(Written task)
Report all lines below with the word "content".
****************************************
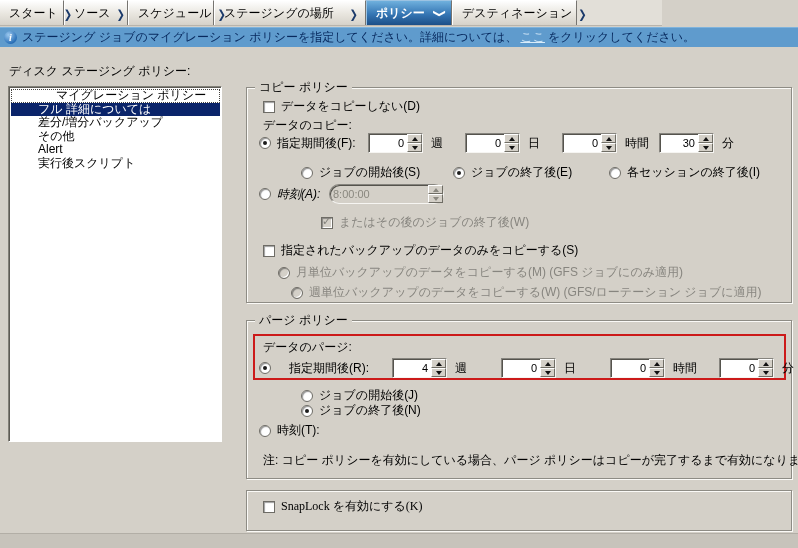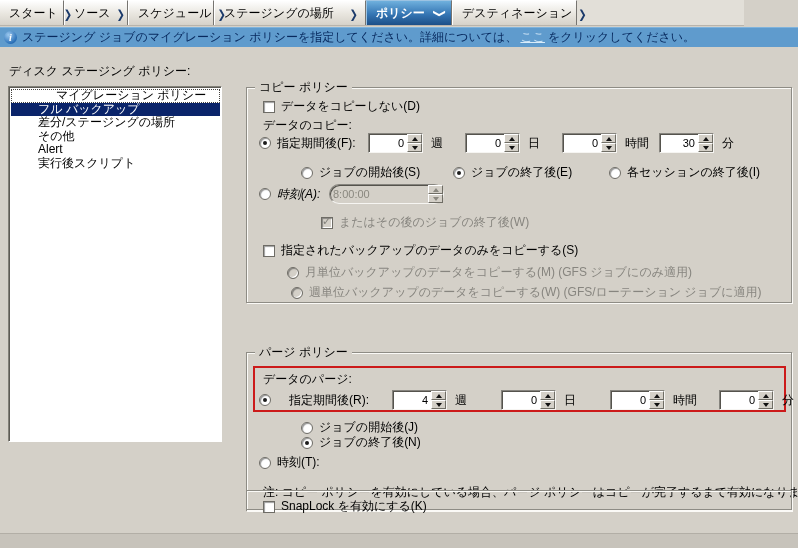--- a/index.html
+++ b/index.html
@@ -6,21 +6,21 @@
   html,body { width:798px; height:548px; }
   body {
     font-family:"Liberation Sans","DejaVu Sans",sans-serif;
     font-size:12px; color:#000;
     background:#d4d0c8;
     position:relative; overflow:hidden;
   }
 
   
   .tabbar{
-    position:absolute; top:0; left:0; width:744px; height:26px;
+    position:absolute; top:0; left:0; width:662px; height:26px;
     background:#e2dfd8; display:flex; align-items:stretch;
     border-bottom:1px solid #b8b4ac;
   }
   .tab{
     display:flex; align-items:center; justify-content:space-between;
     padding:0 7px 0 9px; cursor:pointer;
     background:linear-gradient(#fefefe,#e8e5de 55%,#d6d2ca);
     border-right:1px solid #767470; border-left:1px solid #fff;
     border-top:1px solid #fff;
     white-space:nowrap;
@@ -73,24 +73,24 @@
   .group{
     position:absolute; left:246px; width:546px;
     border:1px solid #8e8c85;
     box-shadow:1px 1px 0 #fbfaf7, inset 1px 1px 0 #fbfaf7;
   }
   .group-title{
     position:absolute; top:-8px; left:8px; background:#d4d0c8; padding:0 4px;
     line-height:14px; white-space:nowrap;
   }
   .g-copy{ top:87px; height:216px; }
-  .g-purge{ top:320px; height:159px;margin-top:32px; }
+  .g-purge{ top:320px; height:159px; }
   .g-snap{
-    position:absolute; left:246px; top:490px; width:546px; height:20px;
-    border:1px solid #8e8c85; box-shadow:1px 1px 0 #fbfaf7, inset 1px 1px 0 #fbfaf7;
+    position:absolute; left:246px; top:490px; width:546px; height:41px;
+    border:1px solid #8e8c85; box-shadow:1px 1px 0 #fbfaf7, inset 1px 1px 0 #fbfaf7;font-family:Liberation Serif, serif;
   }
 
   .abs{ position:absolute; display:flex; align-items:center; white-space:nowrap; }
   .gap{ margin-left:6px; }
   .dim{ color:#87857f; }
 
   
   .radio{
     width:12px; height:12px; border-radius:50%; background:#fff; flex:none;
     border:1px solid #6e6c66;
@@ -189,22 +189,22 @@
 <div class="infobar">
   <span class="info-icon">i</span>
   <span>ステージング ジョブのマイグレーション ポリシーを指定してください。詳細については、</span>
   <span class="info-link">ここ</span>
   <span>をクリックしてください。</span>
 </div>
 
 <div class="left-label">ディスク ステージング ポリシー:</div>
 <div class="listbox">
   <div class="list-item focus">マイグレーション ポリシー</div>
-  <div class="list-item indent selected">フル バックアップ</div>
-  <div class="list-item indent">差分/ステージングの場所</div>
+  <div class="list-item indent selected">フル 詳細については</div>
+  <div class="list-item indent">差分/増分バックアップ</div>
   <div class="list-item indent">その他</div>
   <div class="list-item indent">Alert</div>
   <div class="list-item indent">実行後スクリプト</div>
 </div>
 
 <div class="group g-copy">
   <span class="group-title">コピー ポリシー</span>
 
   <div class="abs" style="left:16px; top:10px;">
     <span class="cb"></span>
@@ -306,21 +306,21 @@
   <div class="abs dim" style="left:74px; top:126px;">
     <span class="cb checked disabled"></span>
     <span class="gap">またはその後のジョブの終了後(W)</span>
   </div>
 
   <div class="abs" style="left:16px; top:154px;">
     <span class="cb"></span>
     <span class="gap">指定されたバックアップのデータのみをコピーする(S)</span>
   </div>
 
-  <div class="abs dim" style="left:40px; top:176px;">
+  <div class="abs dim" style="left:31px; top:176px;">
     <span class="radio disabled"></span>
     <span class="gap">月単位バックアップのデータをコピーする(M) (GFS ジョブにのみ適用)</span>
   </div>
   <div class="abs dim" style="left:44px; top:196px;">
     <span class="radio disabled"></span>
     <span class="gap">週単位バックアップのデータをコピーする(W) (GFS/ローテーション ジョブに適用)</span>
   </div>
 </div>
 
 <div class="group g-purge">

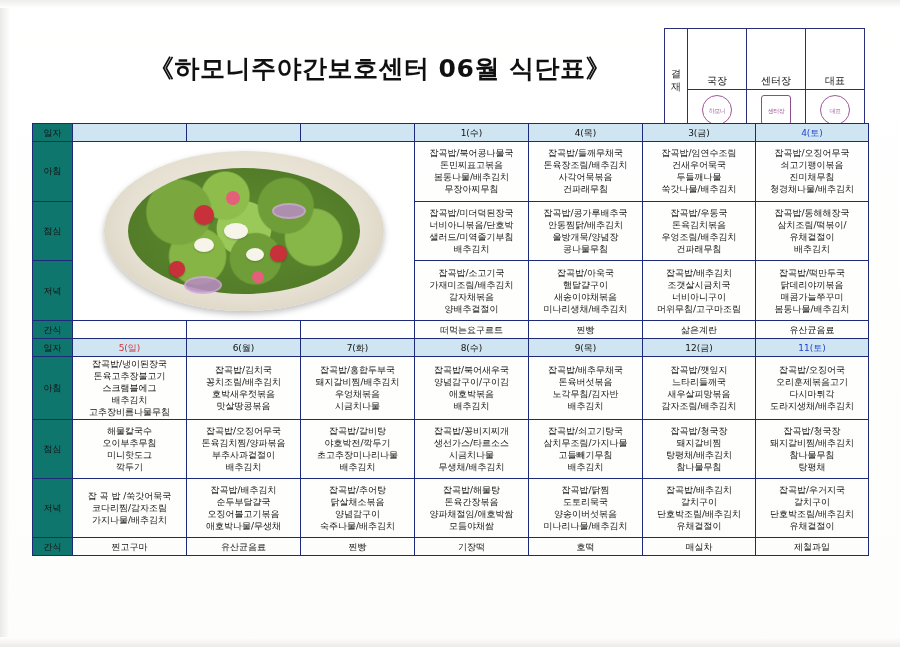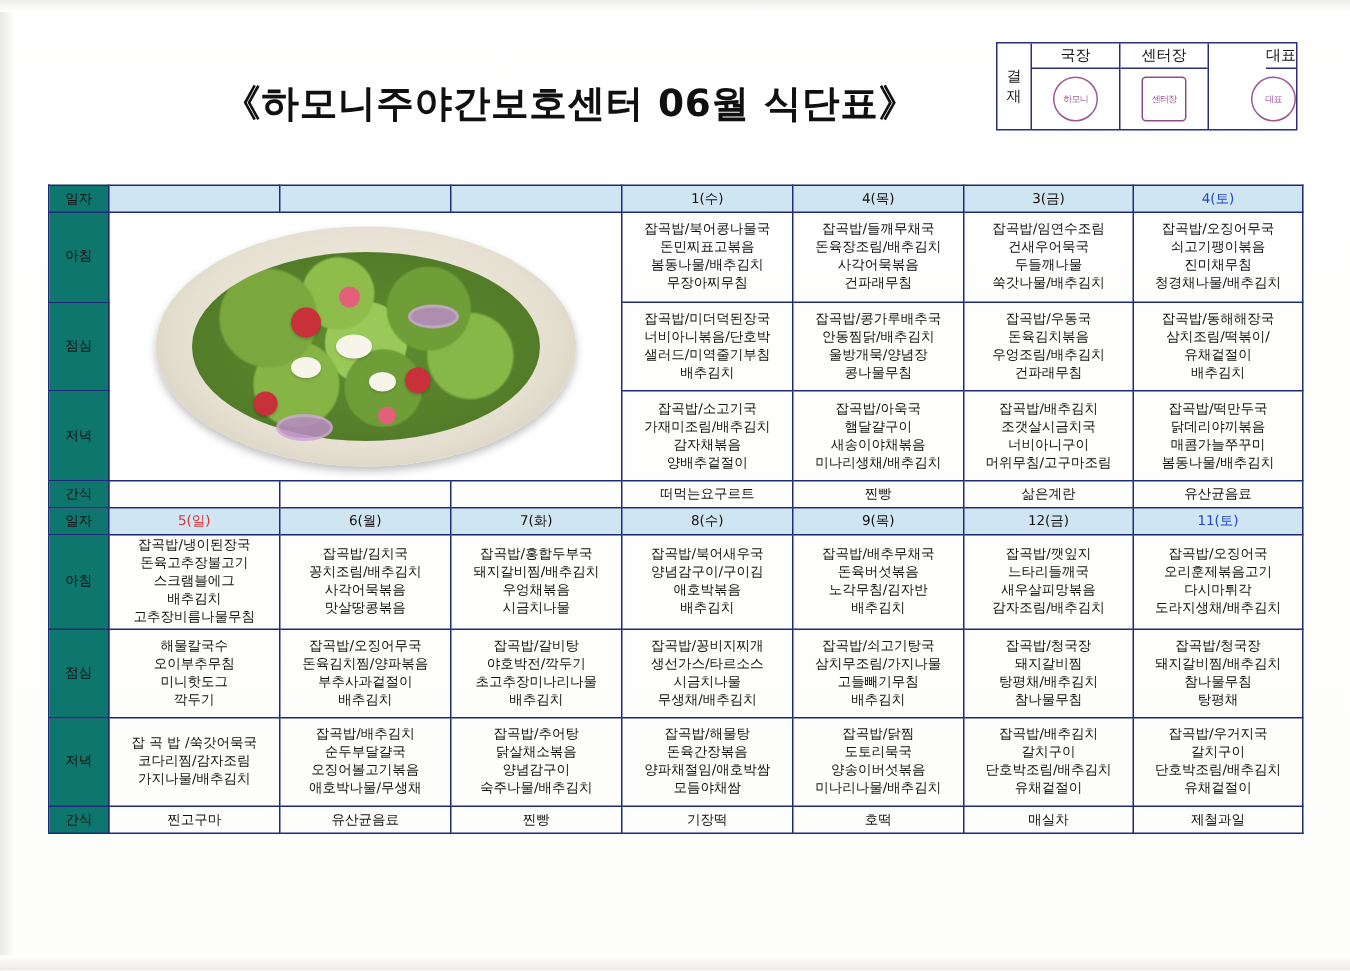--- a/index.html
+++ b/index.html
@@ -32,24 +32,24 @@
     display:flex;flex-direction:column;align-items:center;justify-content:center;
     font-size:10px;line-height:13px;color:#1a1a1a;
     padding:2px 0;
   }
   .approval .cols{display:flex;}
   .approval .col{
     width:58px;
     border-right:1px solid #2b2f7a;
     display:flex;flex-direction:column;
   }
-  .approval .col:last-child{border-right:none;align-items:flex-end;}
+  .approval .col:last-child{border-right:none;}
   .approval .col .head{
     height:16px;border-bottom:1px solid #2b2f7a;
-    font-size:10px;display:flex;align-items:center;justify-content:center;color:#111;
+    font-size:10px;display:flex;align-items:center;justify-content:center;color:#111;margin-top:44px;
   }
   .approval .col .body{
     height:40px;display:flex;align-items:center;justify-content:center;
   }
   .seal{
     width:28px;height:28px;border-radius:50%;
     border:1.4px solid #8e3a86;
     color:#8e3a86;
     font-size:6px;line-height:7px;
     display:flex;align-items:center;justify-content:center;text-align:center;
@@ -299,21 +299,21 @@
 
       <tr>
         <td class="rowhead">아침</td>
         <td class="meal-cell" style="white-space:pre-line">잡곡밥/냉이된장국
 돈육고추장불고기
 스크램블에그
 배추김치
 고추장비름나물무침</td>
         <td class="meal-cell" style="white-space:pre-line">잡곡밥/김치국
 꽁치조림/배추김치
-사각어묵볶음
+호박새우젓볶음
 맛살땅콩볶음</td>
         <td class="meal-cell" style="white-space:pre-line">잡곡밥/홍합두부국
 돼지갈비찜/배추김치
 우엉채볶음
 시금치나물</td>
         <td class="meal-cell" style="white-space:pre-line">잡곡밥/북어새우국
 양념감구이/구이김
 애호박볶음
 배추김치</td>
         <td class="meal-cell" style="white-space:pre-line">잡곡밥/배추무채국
****************************************
(Exercise result)
     display:flex; align-items:center; justify-content:space-between;
     display:flex;flex-direction:column;align-items:center;justify-content:center;
-    font-size:10px;display:flex;align-items:center;justify-content:center;color:#111;
+    font-size:10px;display:flex;align-items:center;justify-content:center;color:#111;margin-top:44px;
     height:40px;display:flex;align-items:center;justify-content:center;
     display:flex;align-items:center;justify-content:center;text-align:center;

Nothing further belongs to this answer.